TO DO> All of the data, from the first line to the last, should be reproduced without alteration.

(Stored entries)
*** Begin section ***
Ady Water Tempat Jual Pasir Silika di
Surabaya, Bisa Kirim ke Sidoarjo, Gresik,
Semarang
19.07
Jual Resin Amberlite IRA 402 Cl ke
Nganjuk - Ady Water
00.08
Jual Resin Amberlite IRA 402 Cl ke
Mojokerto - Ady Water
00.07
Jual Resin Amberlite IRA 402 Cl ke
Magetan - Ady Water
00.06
*** End section ***
SOLUTION BELOW>
Ady Water Tempat Jual Pasir Silika di
Surabaya, Bisa Kirim ke Sidoarjo, Gresik,
Semarang
19.07
Jual Resin Amberlite IRA 402 Cl ke
Nganjuk - Ady Water
00.08
Jual Resin Amberlite IRA 402 Cl ke
Mojokerto - Ady Water
00.07
Jual Resin Amberlite IRA 402 Cl ke
Magetan - Ady Water
00.06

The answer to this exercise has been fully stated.